Temo que, apesar de não ter qualquer inclinação para a poesia, Mariana Mortágua inaugurou uma nova versão dessa frase. Está mais perdida que Ulisses a tentar o regresso a Ítaca. Ele ainda chegou a ir a Tróia, ela, dificilmente chegará a Gaza.  

Acrescente-se o facto de alguns responsáveis da “flotilha” – ou frotilha, ou frotinha, como quiserem chamar - terem “abandonado o barco”, ao tomarem conhecimento de que alguns dos activistas também defendem a causa LGBT e o resto das letras do alfabeto. Algo que o Hamas é contra. E já matou muita gente só porque era homossexual ou defendia as causas “do arco-íris”. É caso para dizer que isto é capaz de não correr bem, mesmo que Israel deixe passar a grupeta de barcos. E desculpem utilizar o vocábulo “grupeta”, não de forma desmerecedora para a pequena frota, mas porque não pode ser um conjunto de barcos em condições, pois parecem estar mais tempo parados em reparações do que em curso. Só espero que cheguem ao destino antes do final do ano. Se as pessoas em Gaza estivessem a precisar desta ajuda para sobreviver, seria dramático. Como disse Giorgia Meloni, o governo italiano poderia ter tratado disso e chegaria lá mais rápido. Porém, dessa forma já não havia espaço para toda a atenção mediática e os dramas dos supostos ataques de drones que está a sofrer. Em resumo, Mariana anda perdida no mar, não chega a ir, nem carece voltar.

O que se pede:
a) Responda a estas perguntas com base no excerto:
(i) Com quem é comparada Mariana Mortágua por estar perdida?
(ii) Que causa, defendida por alguns dos ativistas, levou alguns responsáveis da "flotilha" a abandonar o barco?
(iii) Quem afirmou que o governo italiano poderia ter tratado disso?
b) Reproduza do excerto tudo o que vai desde "Temo que, apesar" até "chegará a Gaza.", sem qualquer alteração.

Dados fornecidos:
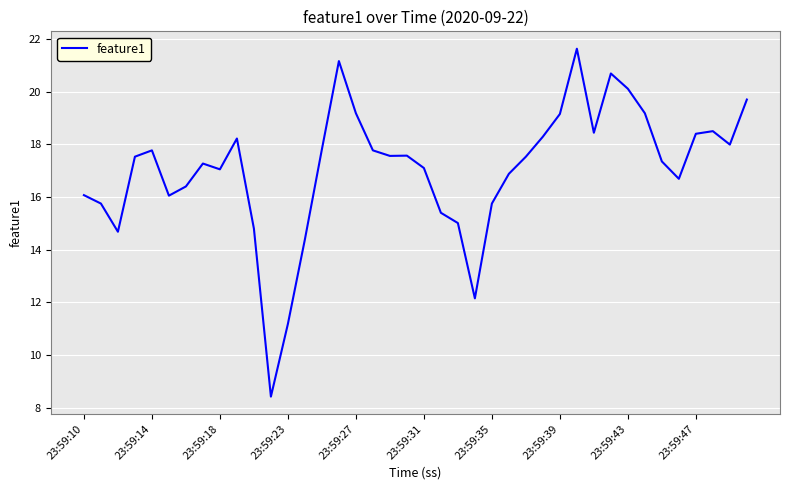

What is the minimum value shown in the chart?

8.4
==
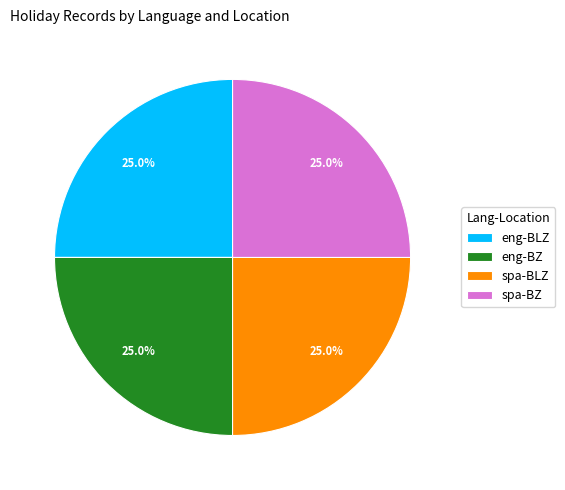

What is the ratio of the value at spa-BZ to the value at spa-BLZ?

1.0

Respostas por item:
a)
(i) Com Ulisses a tentar o regresso a Ítaca.
(ii) A causa LGBT.
(iii) Giorgia Meloni.

b)
Temo que, apesar de não ter qualquer inclinação para a poesia, Mariana Mortágua inaugurou uma nova versão dessa frase. Está mais perdida que Ulisses a tentar o regresso a Ítaca. Ele ainda chegou a ir a Tróia, ela, dificilmente chegará a Gaza.